Six years later Burramys took living form.  Small rat-like animals had been noticed entering a ski lodge on Mount Higginbotham in the Victorian Alps, seeking food and shelter.  One of the more observant of the lodge's residents realised that the animal wasn't a rat and decided to catch it.  Later he took the live animal to Bob Warneke, of Fisheries and Wildlife in Melbourne, who immediately recognised it as a new species of pygmy-possum and shortly afterwards made the historic identification.  Burramys quickly became a celebrity in the Australian zoological community and the hunt was on to find more specimens.

Over the next 13 years extensive live trapping in the high country of Victoria and NSW realised about 30 or so individual animals.  About a third of these were from two locations, 10 km apart, north-east of Mt Kosciuszko in NSW.  In Victoria, after a survey effort of about 40,000 trap-nights (a trap-night is one trap laid for one night) a single animal was captured from Mount Kaye on the Bogong High Plains, and the rest were from Mount Higginbotham, very near to the ski lodge where it was first seen.  Clearly Burramys was very rare, very hard to catch or scientists weren't looking in the right places. 
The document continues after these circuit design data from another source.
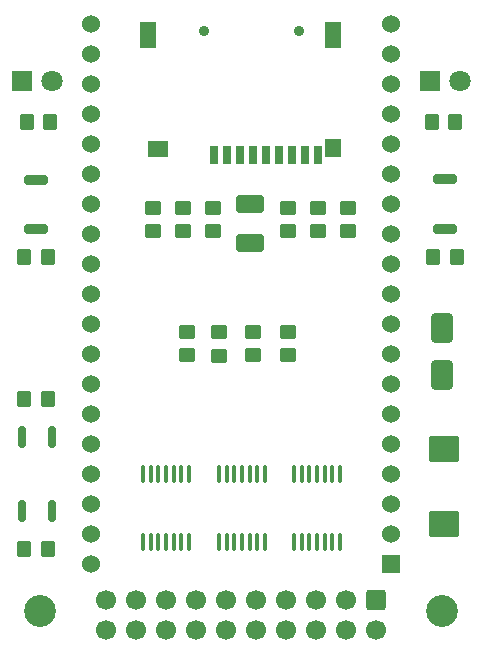
<source format=gbr>
%TF.GenerationSoftware,KiCad,Pcbnew,7.0.9*%
%TF.CreationDate,2024-01-05T00:29:13-06:00*%
%TF.ProjectId,FujiApple-DevKit-IDC-20,46756a69-4170-4706-9c65-2d4465764b69,1.0*%
%TF.SameCoordinates,Original*%
%TF.FileFunction,Soldermask,Top*%
%TF.FilePolarity,Negative*%
%FSLAX46Y46*%
G04 Gerber Fmt 4.6, Leading zero omitted, Abs format (unit mm)*
G04 Created by KiCad (PCBNEW 7.0.9) date 2024-01-05 00:29:13*
%MOMM*%
%LPD*%
G01*
G04 APERTURE LIST*
G04 Aperture macros list*
%AMRoundRect*
0 Rectangle with rounded corners*
0 $1 Rounding radius*
0 $2 $3 $4 $5 $6 $7 $8 $9 X,Y pos of 4 corners*
0 Add a 4 corners polygon primitive as box body*
4,1,4,$2,$3,$4,$5,$6,$7,$8,$9,$2,$3,0*
0 Add four circle primitives for the rounded corners*
1,1,$1+$1,$2,$3*
1,1,$1+$1,$4,$5*
1,1,$1+$1,$6,$7*
1,1,$1+$1,$8,$9*
0 Add four rect primitives between the rounded corners*
20,1,$1+$1,$2,$3,$4,$5,0*
20,1,$1+$1,$4,$5,$6,$7,0*
20,1,$1+$1,$6,$7,$8,$9,0*
20,1,$1+$1,$8,$9,$2,$3,0*%
G04 Aperture macros list end*
%ADD10RoundRect,0.250000X-0.350000X-0.450000X0.350000X-0.450000X0.350000X0.450000X-0.350000X0.450000X0*%
%ADD11RoundRect,0.250000X-0.650000X1.000000X-0.650000X-1.000000X0.650000X-1.000000X0.650000X1.000000X0*%
%ADD12RoundRect,0.250001X-0.924999X0.499999X-0.924999X-0.499999X0.924999X-0.499999X0.924999X0.499999X0*%
%ADD13RoundRect,0.250000X-0.450000X0.350000X-0.450000X-0.350000X0.450000X-0.350000X0.450000X0.350000X0*%
%ADD14RoundRect,0.250000X0.350000X0.450000X-0.350000X0.450000X-0.350000X-0.450000X0.350000X-0.450000X0*%
%ADD15RoundRect,0.100000X-0.100000X0.637500X-0.100000X-0.637500X0.100000X-0.637500X0.100000X0.637500X0*%
%ADD16RoundRect,0.250000X0.450000X-0.350000X0.450000X0.350000X-0.450000X0.350000X-0.450000X-0.350000X0*%
%ADD17R,1.530000X1.530000*%
%ADD18C,1.530000*%
%ADD19C,2.700000*%
%ADD20RoundRect,0.250000X-1.025000X0.875000X-1.025000X-0.875000X1.025000X-0.875000X1.025000X0.875000X0*%
%ADD21RoundRect,0.250000X-0.600000X0.600000X-0.600000X-0.600000X0.600000X-0.600000X0.600000X0.600000X0*%
%ADD22C,1.700000*%
%ADD23RoundRect,0.200000X0.800000X-0.200000X0.800000X0.200000X-0.800000X0.200000X-0.800000X-0.200000X0*%
%ADD24RoundRect,0.150000X0.150000X-0.750000X0.150000X0.750000X-0.150000X0.750000X-0.150000X-0.750000X0*%
%ADD25R,1.800000X1.800000*%
%ADD26C,1.800000*%
%ADD27C,0.900000*%
%ADD28R,0.700000X1.600000*%
%ADD29R,1.400000X1.600000*%
%ADD30R,1.400000X2.200000*%
%ADD31R,1.800000X1.400000*%
G04 APERTURE END LIST*
D10*
%TO.C,R12*%
X136430000Y-109220000D03*
X138430000Y-109220000D03*
%TD*%
D11*
%TO.C,D3*%
X171831000Y-103156000D03*
X171831000Y-107156000D03*
%TD*%
D12*
%TO.C,C1*%
X155575000Y-92710000D03*
X155575000Y-95960000D03*
%TD*%
D13*
%TO.C,R4*%
X152400000Y-92980000D03*
X152400000Y-94980000D03*
%TD*%
D14*
%TO.C,R2*%
X138652000Y-85725000D03*
X136652000Y-85725000D03*
%TD*%
D15*
%TO.C,U3*%
X150405001Y-115572501D03*
X149755001Y-115572501D03*
X149105001Y-115572501D03*
X148455001Y-115572501D03*
X147805001Y-115572501D03*
X147155001Y-115572501D03*
X146505001Y-115572501D03*
X146505001Y-121297501D03*
X147155001Y-121297501D03*
X147805001Y-121297501D03*
X148455001Y-121297501D03*
X149105001Y-121297501D03*
X149755001Y-121297501D03*
X150405001Y-121297501D03*
%TD*%
D14*
%TO.C,R11*%
X138430000Y-121920000D03*
X136430000Y-121920000D03*
%TD*%
D15*
%TO.C,U2*%
X156845001Y-115572501D03*
X156195001Y-115572501D03*
X155545001Y-115572501D03*
X154895001Y-115572501D03*
X154245001Y-115572501D03*
X153595001Y-115572501D03*
X152945001Y-115572501D03*
X152945001Y-121297501D03*
X153595001Y-121297501D03*
X154245001Y-121297501D03*
X154895001Y-121297501D03*
X155545001Y-121297501D03*
X156195001Y-121297501D03*
X156845001Y-121297501D03*
%TD*%
D13*
%TO.C,R7*%
X147320000Y-92980000D03*
X147320000Y-94980000D03*
%TD*%
D14*
%TO.C,R9*%
X173085000Y-97155000D03*
X171085000Y-97155000D03*
%TD*%
D13*
%TO.C,R5*%
X158750000Y-92980000D03*
X158750000Y-94980000D03*
%TD*%
D10*
%TO.C,R10*%
X136430000Y-97155000D03*
X138430000Y-97155000D03*
%TD*%
D16*
%TO.C,R15*%
X155800000Y-105505000D03*
X155800000Y-103505000D03*
%TD*%
D13*
%TO.C,R8*%
X149860000Y-92980000D03*
X149860000Y-94980000D03*
%TD*%
D17*
%TO.C,U4*%
X167462200Y-123180000D03*
D18*
X167462200Y-120640000D03*
X167462200Y-118100000D03*
X167462200Y-115560000D03*
X167462200Y-113020000D03*
X167462200Y-110480000D03*
X167462200Y-107940000D03*
X167462200Y-105400000D03*
X167462200Y-102860000D03*
X167462200Y-100320000D03*
X167462200Y-97780000D03*
X167462200Y-95240000D03*
X167462200Y-92700000D03*
X167462200Y-90160000D03*
X167462200Y-87620000D03*
X167462200Y-85080000D03*
X167462200Y-82540000D03*
X167462200Y-80000000D03*
X167462200Y-77460000D03*
X142062200Y-77460000D03*
X142062200Y-80000000D03*
X142062200Y-82540000D03*
X142062200Y-85080000D03*
X142062200Y-87620000D03*
X142062200Y-90160000D03*
X142062200Y-92700000D03*
X142062200Y-95240000D03*
X142062200Y-97780000D03*
X142062200Y-100320000D03*
X142062200Y-102860000D03*
X142062200Y-105400000D03*
X142062200Y-107940000D03*
X142062200Y-110480000D03*
X142062200Y-113020000D03*
X142062200Y-115560000D03*
X142062200Y-118100000D03*
X142062200Y-120640000D03*
X142062200Y-123180000D03*
%TD*%
D15*
%TO.C,U1*%
X163195001Y-115572501D03*
X162545001Y-115572501D03*
X161895001Y-115572501D03*
X161245001Y-115572501D03*
X160595001Y-115572501D03*
X159945001Y-115572501D03*
X159295001Y-115572501D03*
X159295001Y-121297501D03*
X159945001Y-121297501D03*
X160595001Y-121297501D03*
X161245001Y-121297501D03*
X161895001Y-121297501D03*
X162545001Y-121297501D03*
X163195001Y-121297501D03*
%TD*%
D19*
%TO.C,H2*%
X171831000Y-127127000D03*
%TD*%
D16*
%TO.C,R16*%
X158750000Y-105505000D03*
X158750000Y-103505000D03*
%TD*%
D20*
%TO.C,C2*%
X171958000Y-113386000D03*
X171958000Y-119786000D03*
%TD*%
D16*
%TO.C,R13*%
X152908000Y-105521000D03*
X152908000Y-103521000D03*
%TD*%
D21*
%TO.C,J1*%
X166203000Y-126238000D03*
D22*
X166203000Y-128778000D03*
X163663000Y-126238000D03*
X163663000Y-128778000D03*
X161123000Y-126238000D03*
X161123000Y-128778000D03*
X158583000Y-126238000D03*
X158583000Y-128778000D03*
X156043000Y-126238000D03*
X156043000Y-128778000D03*
X153503000Y-126238000D03*
X153503000Y-128778000D03*
X150963000Y-126238000D03*
X150963000Y-128778000D03*
X148423000Y-126238000D03*
X148423000Y-128778000D03*
X145883000Y-126238000D03*
X145883000Y-128778000D03*
X143343000Y-126238000D03*
X143343000Y-128778000D03*
%TD*%
D19*
%TO.C,H1*%
X137795000Y-127127000D03*
%TD*%
D23*
%TO.C,SW2*%
X137445400Y-94810000D03*
X137445400Y-90610000D03*
%TD*%
D13*
%TO.C,R6*%
X161290000Y-92980000D03*
X161290000Y-94980000D03*
%TD*%
D14*
%TO.C,R1*%
X172958000Y-85725000D03*
X170958000Y-85725000D03*
%TD*%
D13*
%TO.C,R3*%
X163830000Y-92980000D03*
X163830000Y-94980000D03*
%TD*%
D23*
%TO.C,SW1*%
X172085000Y-94790600D03*
X172085000Y-90590600D03*
%TD*%
D24*
%TO.C,U5*%
X136271000Y-118668000D03*
X138811000Y-118668000D03*
X138811000Y-112368000D03*
X136271000Y-112368000D03*
%TD*%
D25*
%TO.C,D1*%
X170815000Y-82296000D03*
D26*
X173355000Y-82296000D03*
%TD*%
D27*
%TO.C,P1*%
X159686800Y-78000000D03*
X151686800Y-78000000D03*
D28*
X152486800Y-88500000D03*
X153586800Y-88500000D03*
X154686800Y-88500000D03*
X155786800Y-88500000D03*
X156886800Y-88500000D03*
X157986800Y-88500000D03*
X159086800Y-88500000D03*
X160186800Y-88500000D03*
X161286800Y-88500000D03*
D29*
X162586800Y-87900000D03*
D30*
X162586800Y-78400000D03*
X146886800Y-78400000D03*
D31*
X147786800Y-88000000D03*
%TD*%
D16*
%TO.C,R14*%
X150241000Y-105505000D03*
X150241000Y-103505000D03*
%TD*%
D25*
%TO.C,D2*%
X136271000Y-82296000D03*
D26*
X138811000Y-82296000D03*
%TD*%
M02*

</source>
In 1979 an ecological survey team made up of zoologists from Fisheries and Wildlife and botanists from the Victorian Herbarium combined forces in an effort to determine the habitat of Burramys in Victoria.  The starting point was Mt Higginbotham, where the biologists set up a fine trapping and vegetation monitoring grid immediately around known locations for the animal.  They also set up a much larger, and more widely-spaced, survey grid which covered most of the ecosystem types in the region.  At each of these sites live traps were laid and botanical data were collected.  An analysis of the floristic and structural composition of the vegetation at sites where Burramys was captured, compared to those where they were not, revealed a close association between the animal and vegetation dominated by a few shrubs species, including the Mountain Plum-pine, that grew on rocky-boulder slopes.  When this kind of vegetation was later targetted for selective trapping the success rate was between ten and forty times that of non-targetted sites in the alps.  It seemed that biologists now knew where to look for Burramys.
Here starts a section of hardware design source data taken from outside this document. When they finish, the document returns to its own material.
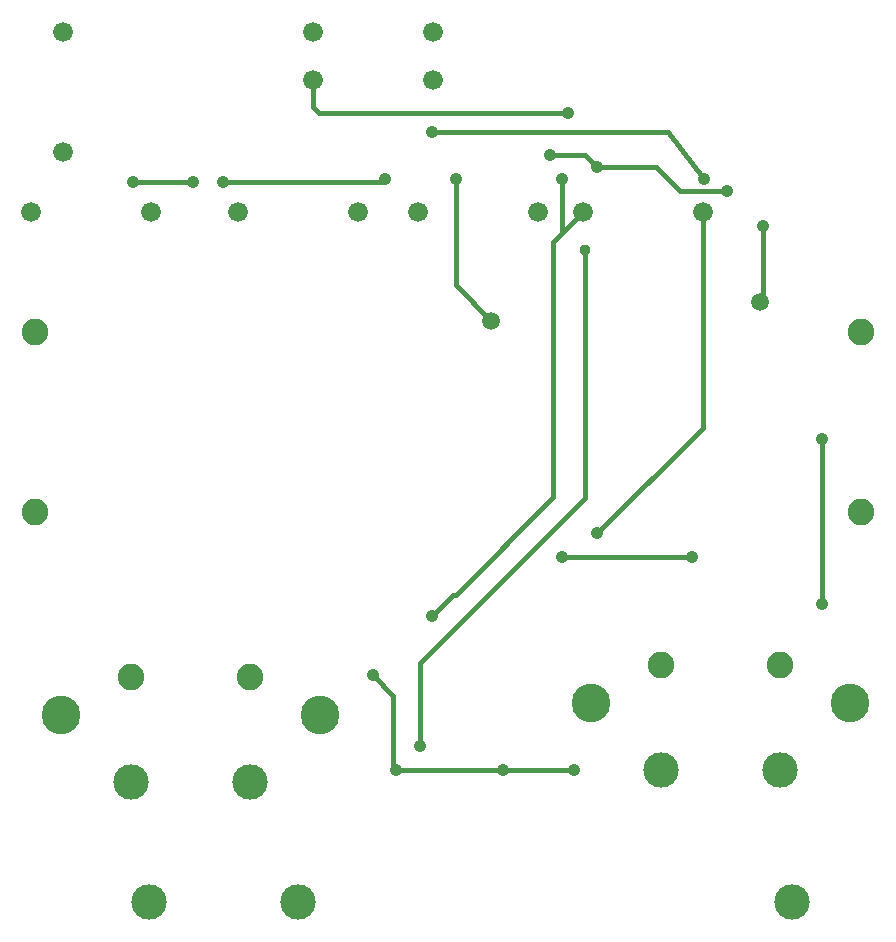
<source format=gbl>
G75*
G70*
%OFA0B0*%
%FSLAX24Y24*%
%IPPOS*%
%LPD*%
%AMOC8*
5,1,8,0,0,1.08239X$1,22.5*
%
%ADD10C,0.0886*%
%ADD11C,0.1286*%
%ADD12C,0.1181*%
%ADD13C,0.0660*%
%ADD14C,0.0376*%
%ADD15C,0.0416*%
%ADD16C,0.0160*%
%ADD17C,0.0591*%
D10*
X007485Y009847D03*
X011453Y009847D03*
X004264Y015347D03*
X004264Y021347D03*
X025134Y010240D03*
X029103Y010240D03*
X031823Y015347D03*
X031823Y021347D03*
D11*
X031439Y008973D03*
X022798Y008973D03*
X013790Y008579D03*
X005148Y008579D03*
D12*
X007485Y006343D03*
X011453Y006343D03*
X013044Y002347D03*
X008087Y002347D03*
X025134Y006736D03*
X029103Y006736D03*
X029512Y002347D03*
D13*
X026544Y025347D03*
X022544Y025347D03*
X021044Y025347D03*
X017044Y025347D03*
X015044Y025347D03*
X011044Y025347D03*
X008150Y025347D03*
X005225Y027347D03*
X004150Y025347D03*
X005225Y031347D03*
X013544Y031347D03*
X013544Y029740D03*
X017544Y029740D03*
X017544Y031347D03*
D14*
X022622Y024075D03*
D15*
X021835Y026437D03*
X021441Y027225D03*
X022044Y028634D03*
X023016Y026831D03*
X026559Y026437D03*
X027347Y026043D03*
X028528Y024862D03*
X030496Y017776D03*
X026166Y013839D03*
X023016Y014626D03*
X021835Y013839D03*
X017504Y011870D03*
X015536Y009902D03*
X017111Y007540D03*
X016323Y006752D03*
X019866Y006752D03*
X022229Y006752D03*
X030496Y012264D03*
X018292Y026437D03*
X017504Y028012D03*
X015929Y026437D03*
X010544Y026347D03*
X009544Y026347D03*
X007544Y026347D03*
D16*
X009544Y026347D01*
X010544Y026347D02*
X015929Y026347D01*
X015929Y026437D01*
X017504Y028012D02*
X025378Y028012D01*
X026559Y026437D01*
X025772Y026043D02*
X024985Y026831D01*
X023016Y026831D01*
X022622Y027225D01*
X021441Y027225D01*
X021835Y026437D02*
X021835Y024638D01*
X021544Y024347D01*
X021544Y015831D01*
X018292Y012579D01*
X018213Y012579D01*
X017504Y011870D01*
X017111Y010295D02*
X022622Y015807D01*
X022622Y024075D01*
X021835Y024638D02*
X022544Y025347D01*
X025772Y026043D02*
X027347Y026043D01*
X026544Y025347D02*
X026544Y018154D01*
X023016Y014626D01*
X021835Y013839D02*
X026166Y013839D01*
X030496Y012264D02*
X030496Y017776D01*
X028528Y022347D02*
X028437Y022347D01*
X028528Y022347D02*
X028528Y024862D01*
X022044Y028634D02*
X013756Y028634D01*
X013544Y028847D01*
X013544Y029740D01*
X018292Y026437D02*
X018292Y022894D01*
X019473Y021713D01*
X017111Y010295D02*
X017111Y007540D01*
X016323Y006752D02*
X016221Y006752D01*
X016221Y009217D01*
X015536Y009902D01*
X016323Y006752D02*
X019866Y006752D01*
X022229Y006752D01*
D17*
X019473Y021713D03*
X028437Y022347D03*
M02*

</source>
Since 1979 the number of locations where Burramys has been found has increased in both states, but the populations are never large and the habitat is very restricted.  Local disturbances such as fire, roadworks, buildings, changes to drainage, all have an adverse effect on Burramys numbers and some innovative solutions have been required to mitigate these changes.  One of the better known of these came about after it was found that female Burramys tended to stay in the preferred vegetation, higher on the mountain, whereas males would roam down to lower altitudes in search of food.  After plans were made for a road to be constructed between the male and female populations, biologists were concerned that the males wouldn't be able return to the breeding grounds for mating.  When it comes to problems of this type biologists tend to think in terms of habitat conservation and behavioural manipulation, while engineers tend to think in terms of building solutions.  In this case the two came together rather well with the construction of a so-called tunnel-of-love beneath the road, which was filled with boulders of the same size as those on the original slopes.  The preferred native shrubs were also encouraged to grow up to the edge of the tunnel to increase the appearance of the natural habitat.  This construction-for-conservation program was a success and the males moved through tunnel seemingly without stress.

New locations continued to be found for Burramys into the 2000s, the most recent of which is small patches of vegetation surrounding the Mt Buller ski resort about 80 km west of Mt Higginbotham.  It seems fitting for Burramys that the original record in this area came not from the capture of a live animal but from the identification of Burramys hair found in predator droppings.